Les tensions s’étaient aggravées avec l’arrestation en novembre 2024 de l’écrivain franco-algérien Boualem Sansal, ensuite gracié par le président algérien Abdelmadjid Tebboune en novembre 2025. Même si lors de son déplacement express le ministre de la Justice sera en principe reçu par son homologue Lotfi Boudjemaa, il n’est pas exclu qu’il s’entretienne également avec le chef d’État algérien. L’objectif clair de cette entrevue serait de « travailler l’ouverture d’un nouveau chapitre de la coopération judiciaire », de relancer une collaboration « extrêmement ralentie » et de surmonter un « manque de coopération pour des raisons diplomatiques ».
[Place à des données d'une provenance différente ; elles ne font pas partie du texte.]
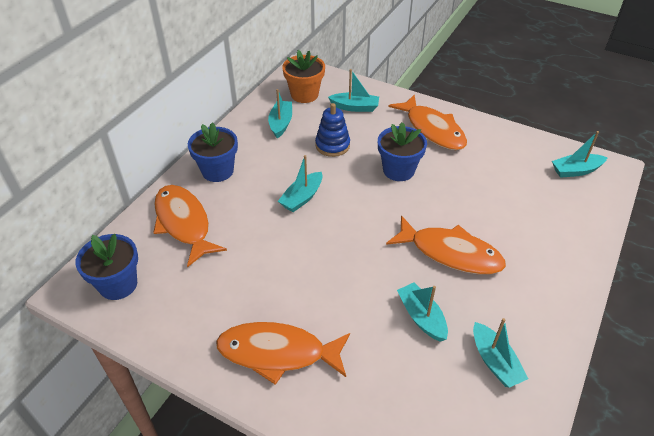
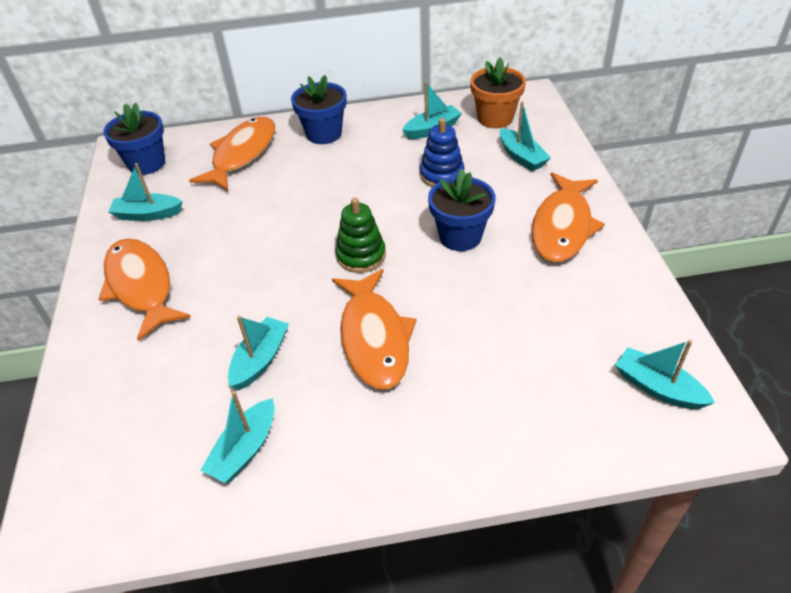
camera: 55 degrees right, 0 degrees up
(302, 198) = (344, 197): turquoise boat -> turquoise boat (148, 214)
(370, 220) = (361, 256): none -> green stacking toy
« Des affaires individuelles sensibles seront également discutées, en particulier le cas de notre compatriote Christophe Gleizes », incarcéré en Algérie, a déclaré le ministère. Arrêté par les autorités algériennes dans le cadre d’un reportage en mai 2024, le journaliste sportif a été condamné à sept ans de prison pour « apologie du terrorisme ». Le principe d’une visite consulaire à Christophe Gleizes avait par ailleurs été obtenu lors de la rencontre entre Alice Rufo et le président algérien Abdelmadjid Tebboune.

Une entraide judiciaire contre la « DZ mafia » engagée

Les relations se sont également embellies après qu’une « reprise importante » des laissez-passer consulaires pour les expulsions d’individus considérés comme dangereux vers l’Algérie a été engagée. Ce nombre autrefois nul est passé à « quelques centaines » ces derniers mois. Lors de son court séjour, Gérald Darmanin devrait évoquer le dossier de la « DZ mafia », une nébuleuse criminelle marseillaise. La justice française a formulé en tout « une dizaine de demandes » d’entraide judiciaire visant des dirigeants de ce réseau, réfugiés de l’autre côté de la mer Méditerranée. La France a réussi à obtenir auprès du Maroc l’extradition d’un des chefs du clan rival Yoda, Félix Bingui.

Parmi les autres sujets sensibles figure le sort d’un agent consulaire algérien placé en détention provisoire en France, dans le cadre de l’enquête sur l’enlèvement et la séquestration de l’opposant Amir Boukhors, dit Amir DZ. La chancellerie rappelle que l’instruction suit son cours et que l’intéressé bénéficie de visites consulaires, dans le respect de l’indépendance de la justice. En avril dernier, Emmanuel Macron a lancé une pique aux partisans français d’une ligne plus dure vis-à-vis du pouvoir algérien en traitant de « mabouls » toutes les personnes voulant « se fâcher avec l’Algérie ». « Avec le régime d’Alger, la politique des bons sentiments est condamnée à l’échec et aucune douleur de l’Histoire ne donne le droit à ses dirigeants d’humilier et d’insulter la France », s’était senti visé l’ancien ministre de l’Intérieur et candidat des LR à la présidentielle Bruno Retailleau.